Alex Salmond has been given a deadline by which to appear before MSPs probing the Scottish Government’s botched handling of harassment complaints against him.
Linda Fabiani, the convener of the specially established committee, wrote to the former first minister after he refused to come to Holyrood and answer questions from them on February 2 – citing health and safety concerns in the ongoing coronavirus pandemic.
It comes as MSPs on the Committee on the Scottish Government Handling of Harassment Complaints took the unprecedented step of issuing a notice to the Crown Office under part of the Scotland Act, demanding a number of documents.
The notice, formally issued by Holyrood chief executive David McGill, states that the Crown Office and Procurator Fiscal Service (COPFS) “may hold documents relevant and necessary for the committee to fulfil its remit”.
The committee is seeking the release of documents detailing text or WhatsApp communications between SNP chief operating officer Susan Ruddick and Scottish Government ministers, civil servants or special advisers from between August 2018 and January 2019, that may be relevant to the inquiry.
It also wants to see any documents linked to the leaking of complaints to the Daily Record newspaper in August 2018.
It is the first time ever a Holyrood committee has issued such a notice, and Fabiani said: “Throughout this inquiry, the committee has been determined to get as much information as possible to inform its task.”
She said MSPs on the committee had agreed to use “powers under Section 23 of the Scotland Act to require the Crown Office to produce a number of documents”.
The committee convener added: “This is a step that hasn’t been taken lightly, and is a first for this Parliament, but which the committee felt was needed as it continues its vital work.”
The Crown Office has been given till 5pm on January 29 to respond to the notice – which was was issued as Fabiani wrote to the former first minister in a bid to agree a date for him to give evidence.
A letter from Salmond’s lawyers cited “health and safety grounds” in the midst of the ongoing coronavirus pandemic as a reason for his reluctance to appear at Holyrood on February 2.
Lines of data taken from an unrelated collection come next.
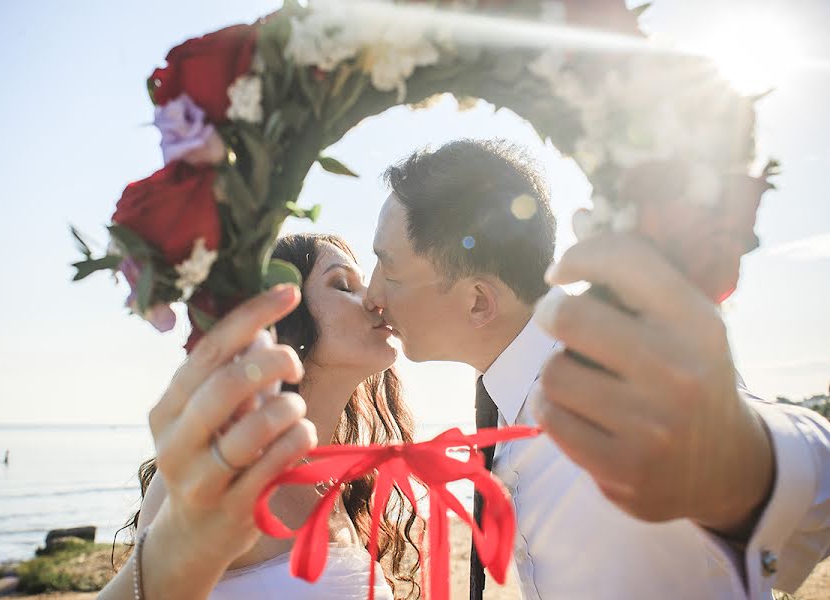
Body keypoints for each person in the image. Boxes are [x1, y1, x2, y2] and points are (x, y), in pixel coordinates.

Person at [363, 138, 830, 599]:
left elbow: (817, 485)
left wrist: (752, 463)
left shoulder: (621, 369)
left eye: (389, 270)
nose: (371, 295)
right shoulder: (507, 410)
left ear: (478, 301)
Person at [100, 233, 423, 600]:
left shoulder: (336, 485)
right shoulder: (219, 473)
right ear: (284, 318)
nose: (373, 299)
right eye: (343, 284)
Fabiani has now told the ex-SNP leader that if he is not available then – and cannot attend on alternative dates that week – then the “committee regrets that it will not be able to take oral evidence from you”.
In these circumstances, she said Salmond would be “free to submit further written evidence”.
She described Salmond as being an “important contributor” to their inquiry and that the committee “would very much like to find a date within its increasingly short timescales when you are available”.
Salmond has been given the option of giving evidence to the committee either in person in the Parliament, or by appearing remotely, on either February 2 or February 3.
Alternatively a session where both Salmond and the committee members all take part virtually could be arranged for either February 1 or February 4 – although Fabiani stressed this was “not the committee’s preferred format”.
The committee was set up after the Court of Session in Edinburgh ruled the Scottish Government’s handling of complaints against the former first minister to be “unlawful” resulting in a £512,250 payout to Salmond.
And it has again urged the Scottish Government to wave legal privilege and release the advice it received from lawyers regarding the case.
Fabiani, in a letter to Deputy First Minister John Swinney, said this was “central” to the committee’s scrutiny of the judicial review process.
She told him: “It is also imperative that this advice is published and that the Scottish Government waives legal professional privilege to enable the Committee to scrutinise the First Minister on the judicial review during her evidence session and to refer to the detail of the advice in the Committee’s final report.”